→ TASK GOAL
Everything from the first line of the records below through the line containing "President: Greg Voelm" is to be retyped exactly; leave out the rest.

→ EXERCISE INPUTS
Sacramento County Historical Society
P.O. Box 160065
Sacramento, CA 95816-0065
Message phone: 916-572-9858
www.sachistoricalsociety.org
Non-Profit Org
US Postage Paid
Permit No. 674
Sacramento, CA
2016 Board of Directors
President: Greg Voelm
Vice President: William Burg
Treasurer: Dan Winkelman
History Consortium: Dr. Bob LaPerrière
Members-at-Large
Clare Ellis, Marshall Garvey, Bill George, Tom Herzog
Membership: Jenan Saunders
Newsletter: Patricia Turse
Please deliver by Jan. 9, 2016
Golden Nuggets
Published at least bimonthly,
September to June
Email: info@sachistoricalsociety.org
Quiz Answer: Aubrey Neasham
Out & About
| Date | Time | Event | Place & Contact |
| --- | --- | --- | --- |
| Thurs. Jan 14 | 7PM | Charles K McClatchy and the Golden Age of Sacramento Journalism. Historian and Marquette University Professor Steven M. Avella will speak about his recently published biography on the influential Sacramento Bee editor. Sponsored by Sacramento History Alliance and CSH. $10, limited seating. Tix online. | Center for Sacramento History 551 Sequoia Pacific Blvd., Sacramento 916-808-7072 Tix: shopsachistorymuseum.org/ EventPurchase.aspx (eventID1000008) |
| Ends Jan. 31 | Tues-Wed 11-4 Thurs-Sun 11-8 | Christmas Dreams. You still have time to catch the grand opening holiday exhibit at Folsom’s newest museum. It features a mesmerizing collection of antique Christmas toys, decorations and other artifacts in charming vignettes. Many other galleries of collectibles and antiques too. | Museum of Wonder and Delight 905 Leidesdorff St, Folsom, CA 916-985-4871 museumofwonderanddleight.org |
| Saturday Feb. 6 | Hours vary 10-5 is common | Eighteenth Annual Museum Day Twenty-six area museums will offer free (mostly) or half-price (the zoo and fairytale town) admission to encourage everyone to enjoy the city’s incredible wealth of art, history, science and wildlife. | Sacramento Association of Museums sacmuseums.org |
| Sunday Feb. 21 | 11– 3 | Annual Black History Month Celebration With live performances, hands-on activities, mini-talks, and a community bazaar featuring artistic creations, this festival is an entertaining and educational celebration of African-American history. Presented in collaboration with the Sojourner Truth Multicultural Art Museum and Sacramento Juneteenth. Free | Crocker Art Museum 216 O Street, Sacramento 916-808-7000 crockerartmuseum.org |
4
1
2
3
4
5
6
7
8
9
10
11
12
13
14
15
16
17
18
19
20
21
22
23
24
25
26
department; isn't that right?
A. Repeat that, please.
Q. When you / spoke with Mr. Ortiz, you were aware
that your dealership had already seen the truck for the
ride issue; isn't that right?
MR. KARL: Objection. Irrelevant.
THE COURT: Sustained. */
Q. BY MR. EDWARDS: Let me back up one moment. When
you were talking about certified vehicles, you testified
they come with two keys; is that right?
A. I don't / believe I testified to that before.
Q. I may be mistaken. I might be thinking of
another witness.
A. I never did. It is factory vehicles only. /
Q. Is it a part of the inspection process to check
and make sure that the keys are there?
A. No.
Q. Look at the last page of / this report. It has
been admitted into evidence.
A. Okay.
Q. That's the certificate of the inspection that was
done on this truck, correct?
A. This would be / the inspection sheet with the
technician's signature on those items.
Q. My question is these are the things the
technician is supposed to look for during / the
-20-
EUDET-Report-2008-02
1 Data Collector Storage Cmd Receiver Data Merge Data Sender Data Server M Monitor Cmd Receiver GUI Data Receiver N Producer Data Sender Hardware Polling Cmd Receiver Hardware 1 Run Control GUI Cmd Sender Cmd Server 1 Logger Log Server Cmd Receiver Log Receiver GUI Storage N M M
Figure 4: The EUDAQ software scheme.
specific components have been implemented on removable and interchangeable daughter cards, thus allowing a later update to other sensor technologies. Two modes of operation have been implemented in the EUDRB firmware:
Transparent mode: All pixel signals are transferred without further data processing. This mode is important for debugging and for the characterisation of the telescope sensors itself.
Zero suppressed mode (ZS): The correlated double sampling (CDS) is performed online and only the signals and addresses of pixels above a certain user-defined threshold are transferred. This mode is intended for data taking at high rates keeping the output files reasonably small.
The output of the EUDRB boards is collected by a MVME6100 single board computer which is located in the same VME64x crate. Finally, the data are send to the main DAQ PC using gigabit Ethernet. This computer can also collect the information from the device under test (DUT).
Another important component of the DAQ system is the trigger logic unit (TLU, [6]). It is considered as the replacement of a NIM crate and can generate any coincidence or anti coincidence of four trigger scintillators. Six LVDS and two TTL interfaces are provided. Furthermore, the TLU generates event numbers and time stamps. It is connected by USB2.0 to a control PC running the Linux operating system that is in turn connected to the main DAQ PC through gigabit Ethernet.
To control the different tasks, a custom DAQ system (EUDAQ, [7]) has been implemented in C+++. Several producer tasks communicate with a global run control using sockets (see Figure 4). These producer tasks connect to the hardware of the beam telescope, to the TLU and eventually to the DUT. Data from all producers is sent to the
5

→ WRITTEN RESPONSE
Sacramento County Historical Society
P.O. Box 160065
Sacramento, CA 95816-0065
Message phone: 916-572-9858
www.sachistoricalsociety.org
Non-Profit Org
US Postage Paid
Permit No. 674
Sacramento, CA
2016 Board of Directors
President: Greg Voelm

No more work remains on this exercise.